▶ **Task**: Reproduce word for word every line from the start of the data through the line containing "25: (487, 397)", inclusive.

[Records from a data collection]
□ □ □ □
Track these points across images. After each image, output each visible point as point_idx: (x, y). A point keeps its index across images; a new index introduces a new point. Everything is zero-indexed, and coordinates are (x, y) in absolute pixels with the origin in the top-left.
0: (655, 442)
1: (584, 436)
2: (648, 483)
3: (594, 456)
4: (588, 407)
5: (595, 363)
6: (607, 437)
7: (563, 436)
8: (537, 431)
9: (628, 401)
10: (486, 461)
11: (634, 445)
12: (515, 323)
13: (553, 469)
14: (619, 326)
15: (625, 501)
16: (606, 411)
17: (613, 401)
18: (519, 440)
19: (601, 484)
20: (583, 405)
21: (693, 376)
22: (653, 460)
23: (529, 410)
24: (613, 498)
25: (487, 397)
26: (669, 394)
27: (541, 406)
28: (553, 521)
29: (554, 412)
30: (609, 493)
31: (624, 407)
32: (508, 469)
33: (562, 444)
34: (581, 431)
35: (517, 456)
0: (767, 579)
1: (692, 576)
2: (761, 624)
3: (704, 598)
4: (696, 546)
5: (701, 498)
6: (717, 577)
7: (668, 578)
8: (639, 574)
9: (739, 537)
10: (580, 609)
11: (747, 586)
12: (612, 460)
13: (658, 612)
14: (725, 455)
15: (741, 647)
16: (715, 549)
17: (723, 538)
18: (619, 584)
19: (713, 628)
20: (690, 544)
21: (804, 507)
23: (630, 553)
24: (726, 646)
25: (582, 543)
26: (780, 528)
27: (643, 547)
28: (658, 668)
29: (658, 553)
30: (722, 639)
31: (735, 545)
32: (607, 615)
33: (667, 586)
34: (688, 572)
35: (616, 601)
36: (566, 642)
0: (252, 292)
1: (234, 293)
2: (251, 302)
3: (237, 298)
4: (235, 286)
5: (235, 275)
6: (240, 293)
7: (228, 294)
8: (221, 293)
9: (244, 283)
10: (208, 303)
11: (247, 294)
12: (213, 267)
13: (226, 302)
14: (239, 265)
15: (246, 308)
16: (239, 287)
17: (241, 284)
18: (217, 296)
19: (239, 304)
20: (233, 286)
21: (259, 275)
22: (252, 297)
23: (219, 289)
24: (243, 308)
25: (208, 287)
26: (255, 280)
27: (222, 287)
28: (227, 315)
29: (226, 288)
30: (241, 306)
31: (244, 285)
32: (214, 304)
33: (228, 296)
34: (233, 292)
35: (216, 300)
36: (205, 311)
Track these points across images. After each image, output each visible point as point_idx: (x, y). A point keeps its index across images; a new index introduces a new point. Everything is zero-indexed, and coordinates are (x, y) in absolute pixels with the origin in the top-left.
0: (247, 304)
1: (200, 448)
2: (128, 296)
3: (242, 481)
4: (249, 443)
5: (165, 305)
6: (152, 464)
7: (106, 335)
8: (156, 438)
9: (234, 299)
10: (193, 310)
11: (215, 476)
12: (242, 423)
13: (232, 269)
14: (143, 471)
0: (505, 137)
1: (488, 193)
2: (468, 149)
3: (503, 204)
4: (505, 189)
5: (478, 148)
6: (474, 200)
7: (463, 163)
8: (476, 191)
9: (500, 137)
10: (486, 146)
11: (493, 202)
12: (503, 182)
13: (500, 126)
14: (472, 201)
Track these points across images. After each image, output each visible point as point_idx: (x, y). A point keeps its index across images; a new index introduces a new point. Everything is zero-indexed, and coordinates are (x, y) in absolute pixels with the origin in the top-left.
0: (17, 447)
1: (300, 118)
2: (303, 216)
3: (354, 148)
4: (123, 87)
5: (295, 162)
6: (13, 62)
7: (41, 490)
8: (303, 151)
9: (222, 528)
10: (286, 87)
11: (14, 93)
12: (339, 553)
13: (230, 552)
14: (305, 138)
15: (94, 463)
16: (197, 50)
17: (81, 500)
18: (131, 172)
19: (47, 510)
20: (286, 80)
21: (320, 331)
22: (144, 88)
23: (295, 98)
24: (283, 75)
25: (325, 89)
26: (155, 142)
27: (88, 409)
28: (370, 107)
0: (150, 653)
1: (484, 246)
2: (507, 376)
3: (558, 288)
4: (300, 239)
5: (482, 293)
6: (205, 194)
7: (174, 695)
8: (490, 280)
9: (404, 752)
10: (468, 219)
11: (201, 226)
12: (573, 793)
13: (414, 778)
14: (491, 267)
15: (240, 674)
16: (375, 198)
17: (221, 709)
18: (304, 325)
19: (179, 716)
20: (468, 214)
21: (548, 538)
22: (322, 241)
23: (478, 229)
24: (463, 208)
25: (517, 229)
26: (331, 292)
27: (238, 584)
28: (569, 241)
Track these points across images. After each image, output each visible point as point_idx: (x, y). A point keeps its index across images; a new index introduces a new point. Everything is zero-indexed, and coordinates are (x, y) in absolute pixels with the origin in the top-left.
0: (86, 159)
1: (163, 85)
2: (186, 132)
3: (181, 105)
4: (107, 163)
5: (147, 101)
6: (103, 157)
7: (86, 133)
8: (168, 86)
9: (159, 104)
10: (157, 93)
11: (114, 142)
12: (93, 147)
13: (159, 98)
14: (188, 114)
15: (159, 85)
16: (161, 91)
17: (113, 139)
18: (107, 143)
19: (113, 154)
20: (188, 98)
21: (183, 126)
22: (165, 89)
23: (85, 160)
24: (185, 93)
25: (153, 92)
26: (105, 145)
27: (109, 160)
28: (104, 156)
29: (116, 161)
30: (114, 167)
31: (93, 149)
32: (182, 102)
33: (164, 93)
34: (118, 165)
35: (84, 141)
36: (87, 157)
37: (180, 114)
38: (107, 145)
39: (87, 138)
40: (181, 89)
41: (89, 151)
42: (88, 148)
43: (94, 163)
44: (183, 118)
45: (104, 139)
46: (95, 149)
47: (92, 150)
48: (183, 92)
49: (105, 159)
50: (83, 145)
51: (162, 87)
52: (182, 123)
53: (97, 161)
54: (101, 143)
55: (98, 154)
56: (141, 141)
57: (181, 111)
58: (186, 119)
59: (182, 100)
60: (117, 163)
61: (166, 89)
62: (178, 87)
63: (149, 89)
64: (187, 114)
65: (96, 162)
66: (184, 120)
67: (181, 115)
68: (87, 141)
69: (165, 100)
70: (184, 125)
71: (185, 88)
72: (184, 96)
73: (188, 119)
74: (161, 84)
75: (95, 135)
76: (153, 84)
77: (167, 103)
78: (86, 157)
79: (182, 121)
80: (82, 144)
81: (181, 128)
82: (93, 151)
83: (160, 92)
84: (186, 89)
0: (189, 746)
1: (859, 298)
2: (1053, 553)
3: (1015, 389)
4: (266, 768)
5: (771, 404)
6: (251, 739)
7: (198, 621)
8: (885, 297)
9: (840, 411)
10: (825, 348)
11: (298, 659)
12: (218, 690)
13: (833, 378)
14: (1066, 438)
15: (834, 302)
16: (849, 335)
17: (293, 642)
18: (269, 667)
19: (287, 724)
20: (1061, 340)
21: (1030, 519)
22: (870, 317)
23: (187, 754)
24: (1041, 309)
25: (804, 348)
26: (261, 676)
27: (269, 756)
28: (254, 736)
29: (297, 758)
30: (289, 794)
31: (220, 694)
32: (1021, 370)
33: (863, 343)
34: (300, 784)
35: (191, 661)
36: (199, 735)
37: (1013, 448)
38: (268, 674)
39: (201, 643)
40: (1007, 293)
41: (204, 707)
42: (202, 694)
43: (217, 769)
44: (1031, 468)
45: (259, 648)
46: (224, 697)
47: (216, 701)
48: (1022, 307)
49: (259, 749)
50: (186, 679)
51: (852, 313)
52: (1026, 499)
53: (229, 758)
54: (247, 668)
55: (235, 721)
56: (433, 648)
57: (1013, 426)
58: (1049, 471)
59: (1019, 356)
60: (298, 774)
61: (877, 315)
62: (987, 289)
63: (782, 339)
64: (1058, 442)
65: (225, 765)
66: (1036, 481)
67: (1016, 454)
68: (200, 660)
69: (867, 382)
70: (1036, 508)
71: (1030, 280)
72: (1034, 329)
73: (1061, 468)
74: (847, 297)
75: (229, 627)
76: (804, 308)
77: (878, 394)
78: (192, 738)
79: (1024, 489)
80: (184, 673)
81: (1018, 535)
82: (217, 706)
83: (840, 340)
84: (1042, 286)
□ □ □ □
▶ **The answer**:
Track these points across images. After each image, output each visible point as point_idx: (x, y). A point keeps its index across images; a new index introduces a new point. Everything is zero-indexed, and coordinates are (x, y) in absolute pixels with the origin in the top-left.
0: (655, 442)
1: (584, 436)
2: (648, 483)
3: (594, 456)
4: (588, 407)
5: (595, 363)
6: (607, 437)
7: (563, 436)
8: (537, 431)
9: (628, 401)
10: (486, 461)
11: (634, 445)
12: (515, 323)
13: (553, 469)
14: (619, 326)
15: (625, 501)
16: (606, 411)
17: (613, 401)
18: (519, 440)
19: (601, 484)
20: (583, 405)
21: (693, 376)
22: (653, 460)
23: (529, 410)
24: (613, 498)
25: (487, 397)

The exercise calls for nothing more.